NEW ORLEANS — Characterized by lion dances, fireworks, live music, carnival games for the kids and an abundance of mouth-watering food, the annual Tet celebration is the largest festival for the tight-knit Vietnamese community in eastern New Orleans.

Marking the lunar new year, the three-day event at Queen Mary of Vietnam Church is a gathering of close friends and family, as well as a chance for the rest of the city to experience a glimpse of Vietnamese culture.

This year brings in the year of the snake — considered a symbol of luck.

The food is always one of the biggest draws, with golden heaps of crispy banana fritters, rows of pork and shrimp spring rolls and steaming bowls of noodle soup.

In one tent, a vendor showed an adventurous non-Vietnamese visitor how to open a Balut — a fertilized duck egg. She demonstrated by tapping the top and bottom of the large egg before peeling it to reveal the warm duck embryo.

All of the food is prepared and sold by volunteers to raise money for the church in an effort that requires weeks of preparation.

Another booth offered dessert cups filled with creamy concoctions of coconut seaweed, sweet Mung bean, and soy custard.

Kids ran wild in the church’s parking lot — spraying each other with silly string and happily making loud noises by throwing bang snaps onto the pavement.

A group of Tulane University medical students handed out information to create awareness about the prevalence of Hepatitis B among Asians. “One in 12 Asians have Hepatitis B and two-thirds don’t know it,” said student Sunni Wong. “One-fourth develop liver cancer,” she said, adding that it is something easy to test for and identify early, but that outreach is needed in the Vietnamese community where many people face insurance and language barriers.

In two tents at the entrance, a gallery of photographs paid homage to the mass exodus of Vietnamese to the United States following the fall of Saigon in 1975 and the communist takeover.

New Orleans remains home to one of the largest Vietnamese communities in the nation.

Chau Luong said he arrived in 1981 when he was about 20 years old. “I live here but my heart is still in Vietnam,” Luong said. He said the Tet celebration is a chance to reflect on the past and to celebrate tradition and get together with friends and family, including some who come every year from other states.

“The older generation likes to look to the past and the young people look to the future,” Luong said.

Luong said the community is characterized by a strong emphasis on family and respecting elders, and that because of the concentration of Vietnamese and their Vietnamese-American children and grandchildren living in a small area of the city, the population maintains their culture and tradition.

“We are very together,” Luong said. “It is a community that gives back and is not selfish.”

Leaving Vietnam more than 30 years ago at the age of 13, Henry Nguyen said that he left a life of poverty and starvation in which he was unable to attend school.

Nguyen said his mom and dad could work all day and night without being able to earn enough to put food on the table. He said he felt fortunate to come to New Orleans where he raised three children and started a business.
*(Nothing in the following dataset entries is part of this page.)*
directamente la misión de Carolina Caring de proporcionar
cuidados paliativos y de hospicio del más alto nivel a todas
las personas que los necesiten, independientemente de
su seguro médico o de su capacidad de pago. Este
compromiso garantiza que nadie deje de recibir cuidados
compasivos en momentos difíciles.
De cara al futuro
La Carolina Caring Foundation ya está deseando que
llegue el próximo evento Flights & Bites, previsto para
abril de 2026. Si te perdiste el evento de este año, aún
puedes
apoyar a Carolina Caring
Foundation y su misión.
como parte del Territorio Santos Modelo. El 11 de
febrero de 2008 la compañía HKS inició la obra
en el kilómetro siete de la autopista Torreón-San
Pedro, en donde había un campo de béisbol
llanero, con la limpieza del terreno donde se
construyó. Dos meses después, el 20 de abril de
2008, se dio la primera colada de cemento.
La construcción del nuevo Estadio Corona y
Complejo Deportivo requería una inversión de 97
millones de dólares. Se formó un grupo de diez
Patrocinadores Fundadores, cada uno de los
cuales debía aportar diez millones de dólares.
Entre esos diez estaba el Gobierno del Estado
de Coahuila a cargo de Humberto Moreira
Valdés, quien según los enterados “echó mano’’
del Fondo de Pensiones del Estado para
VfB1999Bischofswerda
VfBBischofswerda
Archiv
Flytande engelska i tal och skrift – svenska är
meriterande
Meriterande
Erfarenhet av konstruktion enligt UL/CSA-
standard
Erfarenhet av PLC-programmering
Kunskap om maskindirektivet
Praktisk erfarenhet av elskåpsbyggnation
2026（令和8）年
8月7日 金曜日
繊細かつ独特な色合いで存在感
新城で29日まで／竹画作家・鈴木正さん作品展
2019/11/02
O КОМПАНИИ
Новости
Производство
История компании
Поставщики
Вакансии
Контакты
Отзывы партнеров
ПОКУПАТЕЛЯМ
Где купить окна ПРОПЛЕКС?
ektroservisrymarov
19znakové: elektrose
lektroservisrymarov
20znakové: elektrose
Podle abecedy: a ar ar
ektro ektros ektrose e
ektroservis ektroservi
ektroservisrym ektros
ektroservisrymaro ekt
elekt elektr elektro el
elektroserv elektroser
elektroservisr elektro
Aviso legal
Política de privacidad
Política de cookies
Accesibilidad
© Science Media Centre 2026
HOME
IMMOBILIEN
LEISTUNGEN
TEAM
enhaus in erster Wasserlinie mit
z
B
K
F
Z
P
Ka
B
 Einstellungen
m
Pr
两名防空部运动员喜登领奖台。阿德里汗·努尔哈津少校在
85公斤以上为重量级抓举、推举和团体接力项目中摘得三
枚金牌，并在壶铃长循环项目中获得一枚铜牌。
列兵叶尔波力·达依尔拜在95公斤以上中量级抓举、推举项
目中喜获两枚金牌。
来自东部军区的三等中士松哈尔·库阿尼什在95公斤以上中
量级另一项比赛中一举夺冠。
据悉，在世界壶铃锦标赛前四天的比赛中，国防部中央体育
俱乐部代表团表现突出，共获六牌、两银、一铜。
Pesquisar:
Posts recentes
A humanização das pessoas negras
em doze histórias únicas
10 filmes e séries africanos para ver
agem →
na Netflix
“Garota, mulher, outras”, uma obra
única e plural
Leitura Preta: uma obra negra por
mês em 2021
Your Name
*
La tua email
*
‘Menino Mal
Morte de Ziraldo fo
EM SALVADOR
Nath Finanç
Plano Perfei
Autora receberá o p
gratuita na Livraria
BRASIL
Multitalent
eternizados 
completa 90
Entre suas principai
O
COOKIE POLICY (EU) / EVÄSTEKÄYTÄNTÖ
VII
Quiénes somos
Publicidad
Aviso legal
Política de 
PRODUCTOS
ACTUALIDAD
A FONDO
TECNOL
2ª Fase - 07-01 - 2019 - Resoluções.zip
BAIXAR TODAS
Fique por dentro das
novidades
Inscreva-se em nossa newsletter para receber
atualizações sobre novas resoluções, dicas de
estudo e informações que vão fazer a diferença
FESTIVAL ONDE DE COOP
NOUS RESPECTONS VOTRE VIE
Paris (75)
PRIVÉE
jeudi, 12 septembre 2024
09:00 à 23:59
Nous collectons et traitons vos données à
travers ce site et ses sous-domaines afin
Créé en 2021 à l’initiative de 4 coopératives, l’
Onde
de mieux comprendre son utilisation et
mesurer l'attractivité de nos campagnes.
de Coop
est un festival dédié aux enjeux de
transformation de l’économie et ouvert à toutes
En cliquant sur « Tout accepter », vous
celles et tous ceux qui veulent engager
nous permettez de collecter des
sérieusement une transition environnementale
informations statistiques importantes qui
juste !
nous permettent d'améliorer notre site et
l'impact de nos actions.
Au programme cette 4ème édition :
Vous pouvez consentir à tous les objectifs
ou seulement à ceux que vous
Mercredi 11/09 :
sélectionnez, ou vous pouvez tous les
Following Hurricane Katrina, members of the Vietnamese community in New Orleans rebuilt quickly on their own.

Of the Katrina recovery, Nguyen said that he attributes that to fact that “the Vietnamese take pressure better than Americans. We went through a lot worse than that.”

Hanh Pham, who grew up in the area and lives in Slidell, said she attends the festival every year and enjoys visiting friends and relatives whom she sees only at the Tet festival.

And, of course, Pham said, she comes for the food — a cuisine she said she sees growing in popularity across the region.

The festival continues on Sunday from noon until 10 p.m. at 5069 Willowbrook Drive in eastern New Orleans.